Results – Again, since the bioinformatics used to analyze the RNAseq data are standard, the KEGG and GO data can be summarized more succinctly, without the text repeating much of what is shown in the figures and explained in legends. Please correct: Volcano plots not Vulcano plots.
Discussion – This can be much shorter to summarize the findings without so much speculation on genes and pathways, none of which have been tested beyond what is already known. Second, the authors should be better integrating what they believe they have learned here versus what has been reported for osteoclastogenesis/osteoclasts in FOP bone by others and what they have reported earlier with normal versus FOP osteoclasts. Third, the limitations of the approach overall (e.g., the limitations of the cell culture approach, the single time point studied, the lack of functional analyses and lack of evidence for cause-effect for any of the changes seen) should be better highlighted and discussed.

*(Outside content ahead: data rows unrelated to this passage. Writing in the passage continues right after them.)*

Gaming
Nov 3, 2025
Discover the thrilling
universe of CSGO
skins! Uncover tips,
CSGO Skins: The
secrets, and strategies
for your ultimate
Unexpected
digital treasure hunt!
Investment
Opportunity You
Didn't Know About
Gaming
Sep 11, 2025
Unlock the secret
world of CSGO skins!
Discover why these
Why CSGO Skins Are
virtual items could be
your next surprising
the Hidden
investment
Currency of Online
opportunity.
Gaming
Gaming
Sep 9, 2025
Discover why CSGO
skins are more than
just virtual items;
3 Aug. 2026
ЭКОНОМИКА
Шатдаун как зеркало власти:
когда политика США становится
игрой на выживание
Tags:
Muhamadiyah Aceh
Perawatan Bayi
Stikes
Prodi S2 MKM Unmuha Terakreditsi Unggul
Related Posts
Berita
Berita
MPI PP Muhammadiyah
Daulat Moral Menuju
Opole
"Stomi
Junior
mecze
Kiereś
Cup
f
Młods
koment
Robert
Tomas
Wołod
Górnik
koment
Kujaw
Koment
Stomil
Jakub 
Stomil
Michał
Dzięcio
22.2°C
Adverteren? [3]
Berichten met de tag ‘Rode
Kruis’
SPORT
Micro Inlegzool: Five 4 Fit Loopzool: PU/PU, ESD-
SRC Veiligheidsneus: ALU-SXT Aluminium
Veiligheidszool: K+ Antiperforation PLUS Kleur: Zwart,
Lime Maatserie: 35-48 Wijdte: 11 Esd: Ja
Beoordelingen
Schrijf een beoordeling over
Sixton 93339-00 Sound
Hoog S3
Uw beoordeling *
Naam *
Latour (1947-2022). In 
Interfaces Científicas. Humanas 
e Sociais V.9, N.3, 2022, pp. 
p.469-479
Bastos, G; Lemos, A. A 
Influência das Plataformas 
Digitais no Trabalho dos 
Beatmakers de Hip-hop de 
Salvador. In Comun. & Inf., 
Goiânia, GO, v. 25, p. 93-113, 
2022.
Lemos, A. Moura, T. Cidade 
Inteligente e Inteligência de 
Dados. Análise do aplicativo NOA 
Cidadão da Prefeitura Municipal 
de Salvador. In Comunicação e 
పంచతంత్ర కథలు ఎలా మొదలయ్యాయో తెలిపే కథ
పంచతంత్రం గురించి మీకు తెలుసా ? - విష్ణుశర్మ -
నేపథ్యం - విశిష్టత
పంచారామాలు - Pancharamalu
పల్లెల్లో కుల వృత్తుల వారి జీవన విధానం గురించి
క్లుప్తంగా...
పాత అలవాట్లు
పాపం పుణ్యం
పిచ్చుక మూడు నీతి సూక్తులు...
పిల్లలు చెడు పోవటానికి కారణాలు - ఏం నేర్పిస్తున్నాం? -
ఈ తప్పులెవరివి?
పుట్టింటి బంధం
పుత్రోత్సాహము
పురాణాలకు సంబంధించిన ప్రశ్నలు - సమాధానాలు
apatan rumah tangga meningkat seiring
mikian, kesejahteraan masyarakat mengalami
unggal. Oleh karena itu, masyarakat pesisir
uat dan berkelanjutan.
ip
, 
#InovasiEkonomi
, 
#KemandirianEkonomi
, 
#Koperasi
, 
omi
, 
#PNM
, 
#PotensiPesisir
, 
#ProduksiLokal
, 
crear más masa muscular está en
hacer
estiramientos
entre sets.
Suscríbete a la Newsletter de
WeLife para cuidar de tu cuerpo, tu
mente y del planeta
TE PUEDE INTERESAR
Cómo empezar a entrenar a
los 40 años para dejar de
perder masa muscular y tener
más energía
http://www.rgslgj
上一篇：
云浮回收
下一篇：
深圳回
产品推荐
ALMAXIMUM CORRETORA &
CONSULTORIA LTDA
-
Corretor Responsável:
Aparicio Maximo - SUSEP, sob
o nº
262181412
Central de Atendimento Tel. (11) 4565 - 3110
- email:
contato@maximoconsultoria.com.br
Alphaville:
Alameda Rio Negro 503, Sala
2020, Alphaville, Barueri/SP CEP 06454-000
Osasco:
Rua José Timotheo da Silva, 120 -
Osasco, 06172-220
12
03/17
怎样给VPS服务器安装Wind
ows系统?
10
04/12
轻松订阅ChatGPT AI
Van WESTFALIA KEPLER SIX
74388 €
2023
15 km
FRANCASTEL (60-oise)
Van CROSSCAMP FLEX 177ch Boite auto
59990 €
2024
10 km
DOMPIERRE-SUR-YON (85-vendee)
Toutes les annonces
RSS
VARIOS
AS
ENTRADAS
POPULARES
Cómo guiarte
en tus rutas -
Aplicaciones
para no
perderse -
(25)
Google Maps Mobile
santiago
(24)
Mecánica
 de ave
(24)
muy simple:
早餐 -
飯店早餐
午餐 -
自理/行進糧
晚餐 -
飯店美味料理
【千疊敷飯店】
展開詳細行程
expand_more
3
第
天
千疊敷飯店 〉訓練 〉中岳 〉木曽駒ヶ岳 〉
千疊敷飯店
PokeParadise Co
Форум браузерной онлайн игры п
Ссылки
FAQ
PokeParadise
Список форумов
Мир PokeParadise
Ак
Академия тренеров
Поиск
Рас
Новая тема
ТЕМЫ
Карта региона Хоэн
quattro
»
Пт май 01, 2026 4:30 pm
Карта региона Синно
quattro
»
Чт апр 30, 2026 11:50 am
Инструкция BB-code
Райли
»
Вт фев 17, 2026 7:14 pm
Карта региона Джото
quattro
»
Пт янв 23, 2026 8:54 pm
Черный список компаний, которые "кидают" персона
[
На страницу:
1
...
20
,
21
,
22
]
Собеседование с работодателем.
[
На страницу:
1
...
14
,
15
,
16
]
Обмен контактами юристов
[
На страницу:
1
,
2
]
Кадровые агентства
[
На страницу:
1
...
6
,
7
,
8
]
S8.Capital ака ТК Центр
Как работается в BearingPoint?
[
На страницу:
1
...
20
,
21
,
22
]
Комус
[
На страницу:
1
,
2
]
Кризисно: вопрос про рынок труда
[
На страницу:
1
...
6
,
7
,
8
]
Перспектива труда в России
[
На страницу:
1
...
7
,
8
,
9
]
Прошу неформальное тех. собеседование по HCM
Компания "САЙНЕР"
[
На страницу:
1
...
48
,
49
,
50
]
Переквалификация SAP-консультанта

Abstract and conclusions – As indicated above for the Introduction and Discussion, the Abstract could also be better focused. In addition, the rhetoric at end of the Abstract and Discussion related to treatment of FOP with ActA antibodies should be deleted; not only does it repeat almost verbatim what they wrote in their 2020 paper, nothing they have reported here advances our understanding of treatment with ActA antibodies.
Author Response
Please see the attachment.
Author Response File: Author Response.pdf
Round 2
Reviewer 2 Report
As far as they go, the studies appear sound and the authors have made textual changes that improve the manuscript. However, I have essentially the same main concerns as previously. I agree with the authors that the results can serve as a starting point, but without additional studies, the work remains entirely descriptive, with no new understanding of FOP and minimal substantive or conclusive new understanding of Activin A effects on osteoclastogenesis.